Exclusive: La’Porsha Renae Talks Debut Album ‘Already All Ready,’ “American Idol” Fame, Family & More

Captivating listeners since the age of six, La’Porsha Renae is poised to carve her niche in the industry. Whether the soundscape is pop, rock or R&B, her powerhouse vocals exude infectious passion. Her debut album, Already All Ready, due out March 31 on 19 Recordings/Motown Records, reflects her complex yet refreshing artistry.

The bold first single, “Good Woman” released last fall, reminded us of why she is our favorite “American Idol” runner-up. Her empowering anthem, “Battles” was tapped as the theme song for the gold medal-winning U.S. Women’s Gymnastics team at the 2016 Summer Olympics in Rio. This dynamic singer/songwriter is already a force that is felt soul deep.

ThisisRnB recently caught up with La’Porsha right before she started her radio promo tour. She spoke to us about dealing with those who try to bring you down, details about her forthcoming debut album, the “American Idol” fame and experience, her family, and more.

Check out the interview below.


Congratulations on your album! Tell us what Already All Ready means.

It means that I didn’t have to—I don’t have to change anything about myself to become what I want to become, or to pursue my art. A lot of times, the industry or society in general will have you thinking that you have to change your look to even get a shot. So Already All Ready is about women and men, alike embracing who they are, what they are, and going for it, just as they are. If you stay ready, you ain’t got to get ready.

Did you write all of the songs on the album? What is your favorite track?

I wrote on most of the songs. The most I wrote on was “Good Woman.” My favorite track is “Cover Up,” it’s a song that Diane Warren wrote. I dedicated the song to survivors of domestic violence and rape trauma syndrome.

We admire artists who are true to themselves. Who or What instilled that in you?

I think it was all those years of being rejected and talked about and teased; everything built a thick skin.  I learned from my mother, who had long talks with me. While growing up, what made me different was one, I wanted to wear my natural hair; two, I liked to write a lot, I liked to sing and I was kinda reclusive. I learned to love myself in a nutshell.

The album cover is everything. Was it your idea?

Yes, it was. The album cover represents all of my past insecurities, and everything I advocate for. I represent beautiful, full figured women, single mothers and natural haired women, and black lives. My team was iffy about it, but once I explained what it meant to me they were all for it. I’ve been getting good reviews on it, so I’m really proud of it.

How old is your daughter? She’s precious. 

She’s walking, she knows her ABCs, she knows her colors, she knows her shapes and she knows how to count from 1 to 20. She’s very smart. Oh, and she’s potty-trained now, I’m really excited about that. She’s only two.

Do you feel a responsibility as an artist to be an activist?

Oh yeah, that’s part of what made the artists back in the day so powerful and great is the fact that they talked about things that were going on.
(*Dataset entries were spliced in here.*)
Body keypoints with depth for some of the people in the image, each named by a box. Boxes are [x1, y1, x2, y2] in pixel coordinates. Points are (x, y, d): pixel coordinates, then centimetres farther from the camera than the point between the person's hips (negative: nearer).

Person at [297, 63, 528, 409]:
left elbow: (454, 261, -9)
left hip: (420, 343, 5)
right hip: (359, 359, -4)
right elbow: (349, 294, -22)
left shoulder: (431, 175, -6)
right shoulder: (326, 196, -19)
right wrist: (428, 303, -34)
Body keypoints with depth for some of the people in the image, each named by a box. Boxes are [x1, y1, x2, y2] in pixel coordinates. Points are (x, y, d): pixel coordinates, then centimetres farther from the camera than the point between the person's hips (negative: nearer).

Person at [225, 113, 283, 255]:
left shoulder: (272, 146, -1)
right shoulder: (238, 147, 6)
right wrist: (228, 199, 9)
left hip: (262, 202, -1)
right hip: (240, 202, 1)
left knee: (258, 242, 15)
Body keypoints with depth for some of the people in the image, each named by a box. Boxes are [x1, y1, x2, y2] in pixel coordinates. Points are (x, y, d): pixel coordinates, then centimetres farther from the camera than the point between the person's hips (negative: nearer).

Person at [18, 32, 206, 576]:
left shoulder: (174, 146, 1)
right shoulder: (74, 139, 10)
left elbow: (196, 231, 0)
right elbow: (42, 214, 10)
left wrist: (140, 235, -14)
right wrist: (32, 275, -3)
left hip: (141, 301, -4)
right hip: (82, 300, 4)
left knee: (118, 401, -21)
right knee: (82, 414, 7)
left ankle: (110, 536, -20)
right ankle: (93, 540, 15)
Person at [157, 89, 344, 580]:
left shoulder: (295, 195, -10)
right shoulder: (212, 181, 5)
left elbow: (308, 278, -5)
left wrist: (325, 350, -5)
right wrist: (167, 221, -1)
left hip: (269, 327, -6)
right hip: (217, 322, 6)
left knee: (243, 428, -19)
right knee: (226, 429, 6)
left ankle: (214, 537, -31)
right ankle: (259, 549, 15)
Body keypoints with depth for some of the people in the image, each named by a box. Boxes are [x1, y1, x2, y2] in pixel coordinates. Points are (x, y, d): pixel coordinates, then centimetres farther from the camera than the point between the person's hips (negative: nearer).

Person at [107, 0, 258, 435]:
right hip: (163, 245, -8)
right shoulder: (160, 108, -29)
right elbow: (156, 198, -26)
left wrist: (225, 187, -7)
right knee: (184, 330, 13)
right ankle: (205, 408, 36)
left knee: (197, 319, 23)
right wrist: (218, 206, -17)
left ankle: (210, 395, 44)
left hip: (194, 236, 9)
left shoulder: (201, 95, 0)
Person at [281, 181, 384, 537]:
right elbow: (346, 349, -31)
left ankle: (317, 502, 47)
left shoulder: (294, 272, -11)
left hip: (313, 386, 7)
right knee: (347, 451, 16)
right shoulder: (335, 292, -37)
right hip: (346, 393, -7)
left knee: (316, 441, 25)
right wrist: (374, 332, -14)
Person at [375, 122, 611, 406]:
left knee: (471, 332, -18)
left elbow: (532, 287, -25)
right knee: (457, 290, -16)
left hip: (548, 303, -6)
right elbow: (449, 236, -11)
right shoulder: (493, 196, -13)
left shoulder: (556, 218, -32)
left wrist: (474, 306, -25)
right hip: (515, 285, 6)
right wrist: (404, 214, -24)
If you’re given a platform or an opportunity to have a bigger voice, then you should use that to its full capacity. That’s how you get action and change, you have conversations. Since music is a universal language, then that’s a big conversation by a lot of people that can make a lot of change.

Coming to the realm of American Idol, and going through that whole process, being in the spotlight, was that culture shock for you?
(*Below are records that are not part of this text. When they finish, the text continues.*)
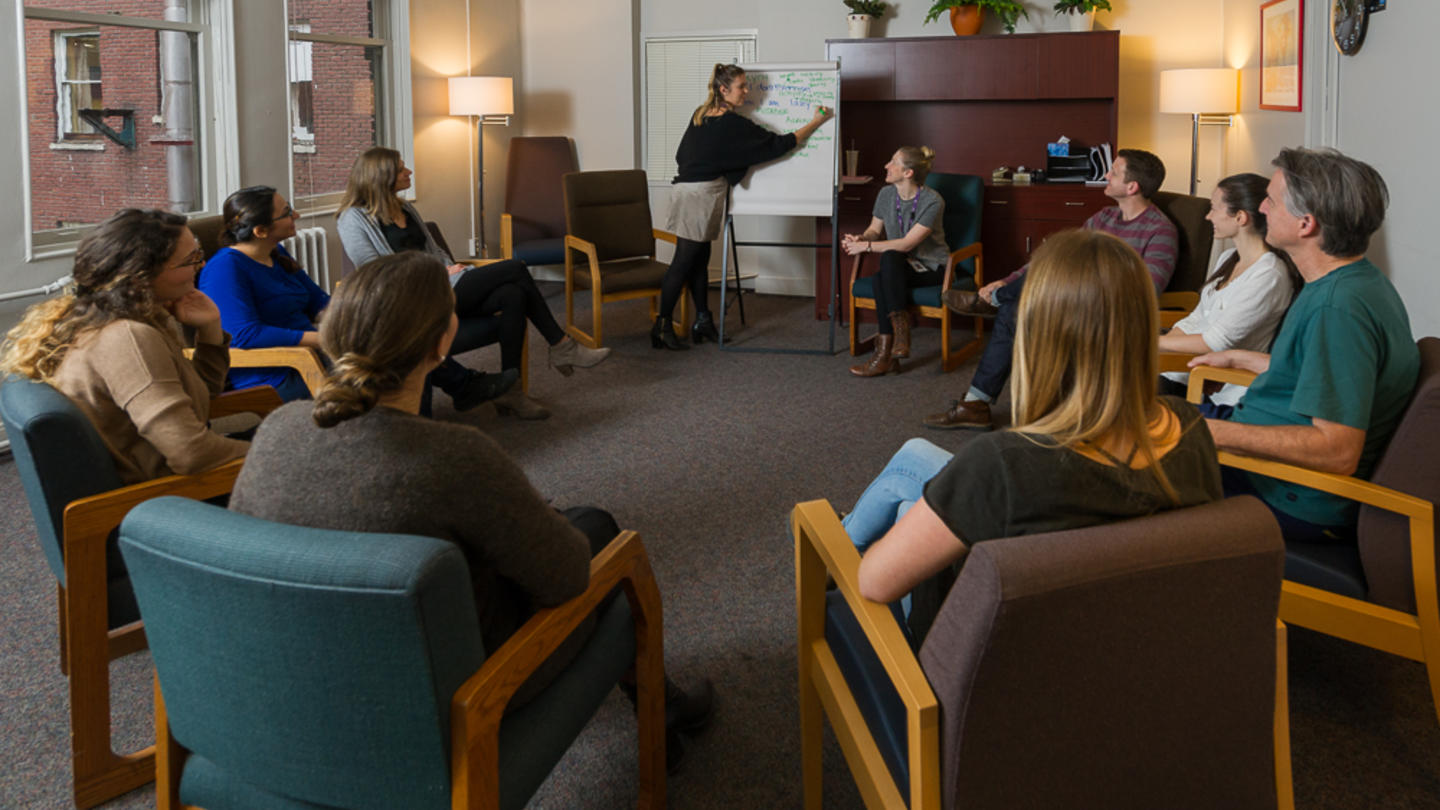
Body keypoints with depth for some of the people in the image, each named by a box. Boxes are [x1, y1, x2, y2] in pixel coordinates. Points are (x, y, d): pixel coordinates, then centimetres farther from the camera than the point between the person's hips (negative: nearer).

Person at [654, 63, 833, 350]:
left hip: (686, 187, 9)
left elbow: (682, 155, 19)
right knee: (684, 261, -6)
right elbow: (778, 144, -10)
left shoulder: (701, 114, 11)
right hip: (701, 195, -9)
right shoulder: (733, 124, -13)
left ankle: (703, 322, 16)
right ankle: (662, 327, -3)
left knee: (699, 259, 11)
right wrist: (816, 122, -2)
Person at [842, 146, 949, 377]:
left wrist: (866, 246, -22)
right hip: (899, 266, 5)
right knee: (882, 277, -32)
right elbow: (875, 229, 16)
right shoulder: (886, 194, 2)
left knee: (890, 258, -34)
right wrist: (860, 238, -8)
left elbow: (907, 244, -22)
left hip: (931, 268, -5)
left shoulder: (932, 201, -17)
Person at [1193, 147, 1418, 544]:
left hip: (1301, 507, -11)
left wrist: (1218, 433, -32)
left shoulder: (1339, 309, -29)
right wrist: (1239, 358, 29)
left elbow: (1337, 451, -34)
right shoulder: (1357, 282, 6)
You know, it didn’t hit me until after Idol. I just made sure to stay in my bubble. Eventually, when I started getting noticed everywhere I went it was like, wow. I would forget that I was being watched by the nation. I think I’m still adjusting to it. But, yes, it is a big culture shock to say the least.

Who are some artists that you would like to work with?
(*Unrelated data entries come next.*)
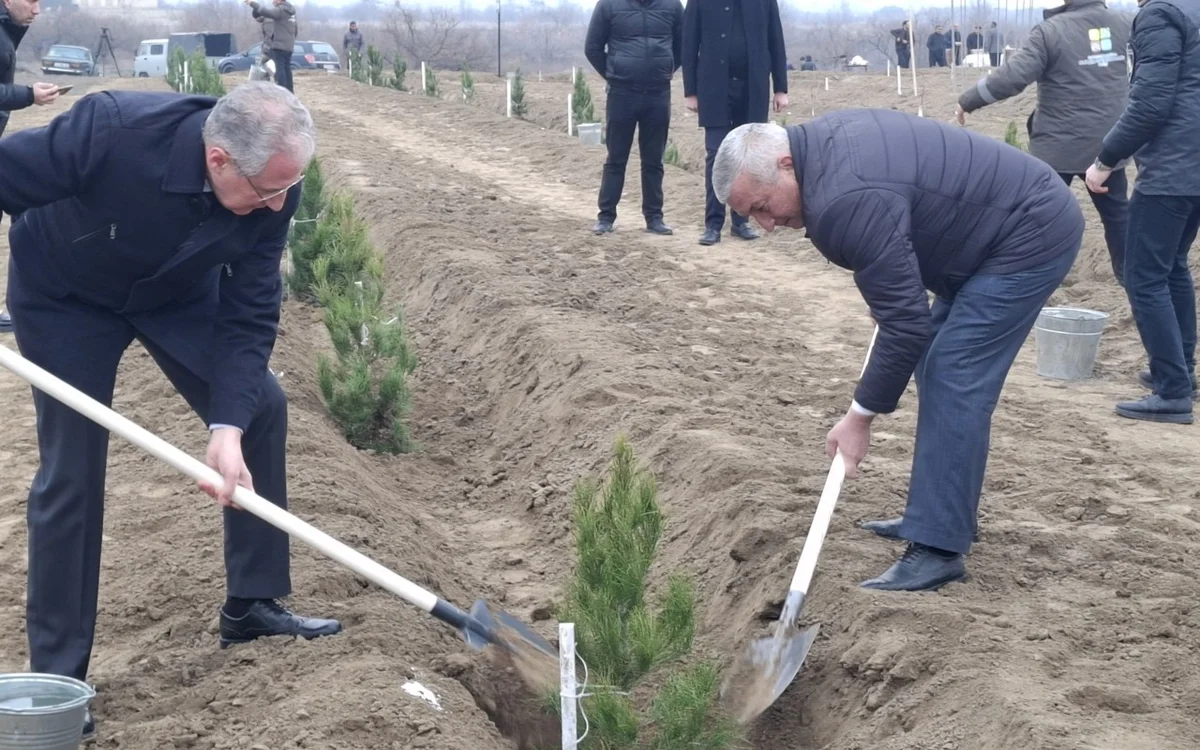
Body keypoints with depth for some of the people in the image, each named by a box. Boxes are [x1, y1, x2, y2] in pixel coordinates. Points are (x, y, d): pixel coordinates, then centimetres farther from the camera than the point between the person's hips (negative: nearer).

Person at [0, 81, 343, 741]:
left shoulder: (272, 188, -27)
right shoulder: (111, 131, -41)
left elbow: (250, 314, -21)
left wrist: (227, 428, -31)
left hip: (178, 293, 5)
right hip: (66, 297, -4)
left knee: (262, 406, -2)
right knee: (70, 470, -7)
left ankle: (250, 605, 15)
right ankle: (56, 676, 5)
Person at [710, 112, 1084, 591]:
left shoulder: (847, 201, -30)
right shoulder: (821, 142, 1)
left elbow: (905, 323, -26)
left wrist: (860, 416, -17)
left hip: (1030, 236, -11)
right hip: (1001, 224, 11)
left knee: (954, 380, -14)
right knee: (939, 367, 13)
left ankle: (938, 549, -12)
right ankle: (941, 514, 22)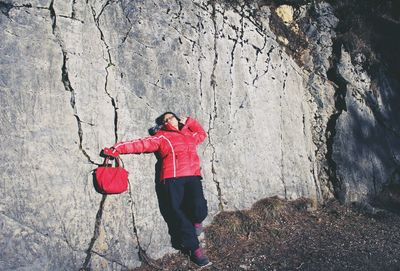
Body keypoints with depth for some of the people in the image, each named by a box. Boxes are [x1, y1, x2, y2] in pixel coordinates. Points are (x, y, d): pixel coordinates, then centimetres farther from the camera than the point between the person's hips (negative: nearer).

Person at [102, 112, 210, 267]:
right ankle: (194, 248, 5)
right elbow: (141, 144, 6)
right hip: (172, 179, -2)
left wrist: (189, 122, 30)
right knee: (178, 212, -9)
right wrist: (117, 148, -2)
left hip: (192, 177, 2)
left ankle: (196, 222, 12)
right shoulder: (162, 137, 13)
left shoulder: (189, 135, 25)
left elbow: (202, 134, 45)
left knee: (198, 207, -23)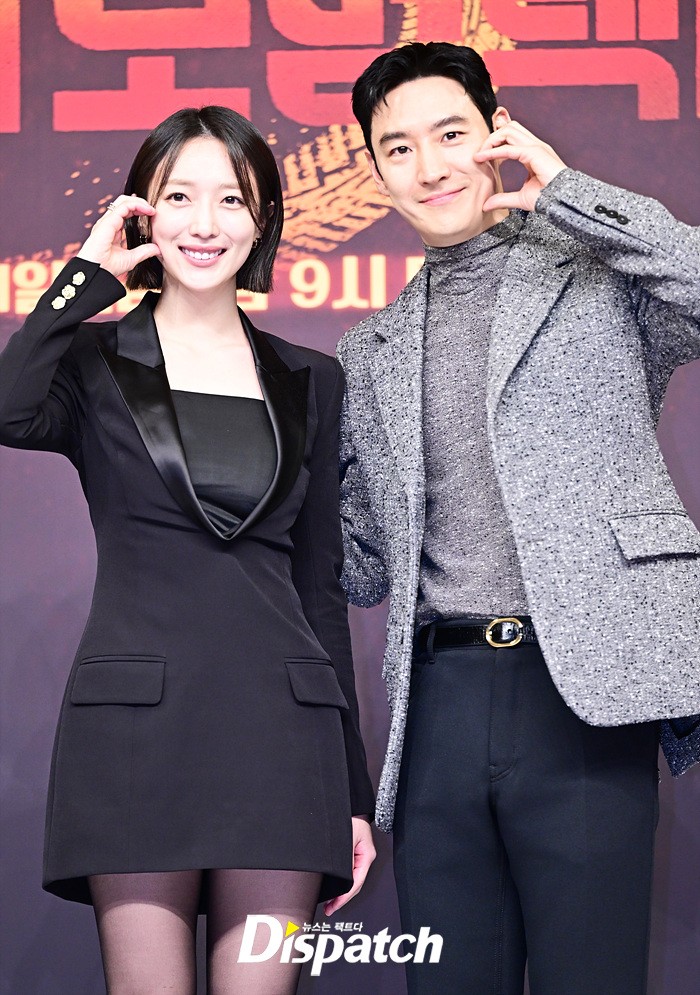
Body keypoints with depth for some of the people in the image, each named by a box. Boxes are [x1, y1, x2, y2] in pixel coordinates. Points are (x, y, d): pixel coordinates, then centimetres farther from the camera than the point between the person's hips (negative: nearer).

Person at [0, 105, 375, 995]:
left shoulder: (309, 381, 15)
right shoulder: (95, 363, 7)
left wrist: (354, 791, 13)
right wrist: (90, 275, -5)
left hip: (280, 722, 2)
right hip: (136, 722, -2)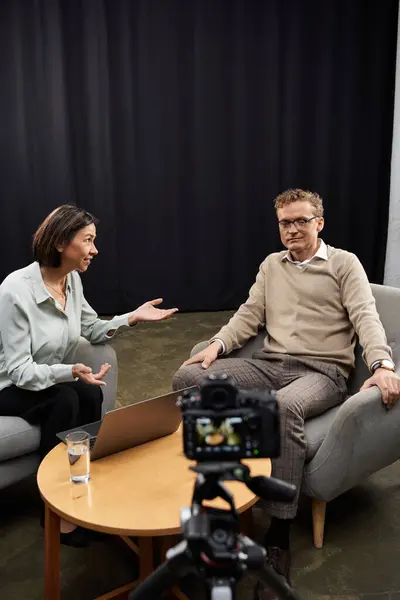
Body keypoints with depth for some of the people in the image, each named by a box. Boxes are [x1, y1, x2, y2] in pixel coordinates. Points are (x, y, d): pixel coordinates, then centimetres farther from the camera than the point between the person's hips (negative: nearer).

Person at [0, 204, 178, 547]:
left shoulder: (73, 280, -4)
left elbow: (92, 330, 10)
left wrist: (133, 317, -5)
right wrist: (70, 372, -41)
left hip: (53, 379, 6)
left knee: (90, 393, -24)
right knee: (65, 401, -31)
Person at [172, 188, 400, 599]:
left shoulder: (344, 263, 6)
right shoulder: (271, 265, 20)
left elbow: (365, 317, -8)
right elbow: (250, 314, 13)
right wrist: (219, 343, -6)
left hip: (322, 371, -5)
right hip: (268, 364, 5)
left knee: (285, 406, -41)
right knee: (187, 377, -16)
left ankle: (278, 539, -30)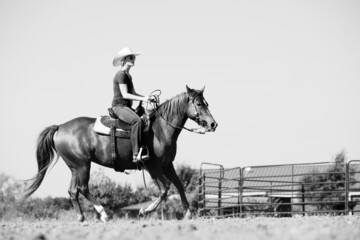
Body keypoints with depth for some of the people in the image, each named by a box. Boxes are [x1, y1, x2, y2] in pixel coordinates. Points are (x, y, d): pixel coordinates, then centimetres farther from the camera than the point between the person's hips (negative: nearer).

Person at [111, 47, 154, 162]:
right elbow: (125, 95, -18)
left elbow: (133, 93, 20)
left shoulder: (128, 76, 19)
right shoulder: (121, 74, -11)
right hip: (119, 106, -10)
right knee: (137, 120, -34)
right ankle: (136, 154, -40)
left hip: (127, 107, 10)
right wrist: (142, 99, -23)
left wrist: (148, 97, 5)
I would like to work with Missy Elliott. I like how different she is.

You survived a domestic violence relationship and went through a divorce. Is that part of what empowered you to embrace who you are?

It definitely was. Especially in dealing with some of the cruel things that people may say about you or think about you. The fact that I went through what I went through with my ex-husband—this stuff is candy to me. That was God’s way of preparing for this. He made me learn to appreciate and love everything that my ex-husband hated about me. He did[ex-husband] try and bring me down, but like my mother always says, ‘Those who try to bring you down are already below you.’ I had to ponder on that and realize that anyone who’s after you to bring you down is intimidated by your greatness.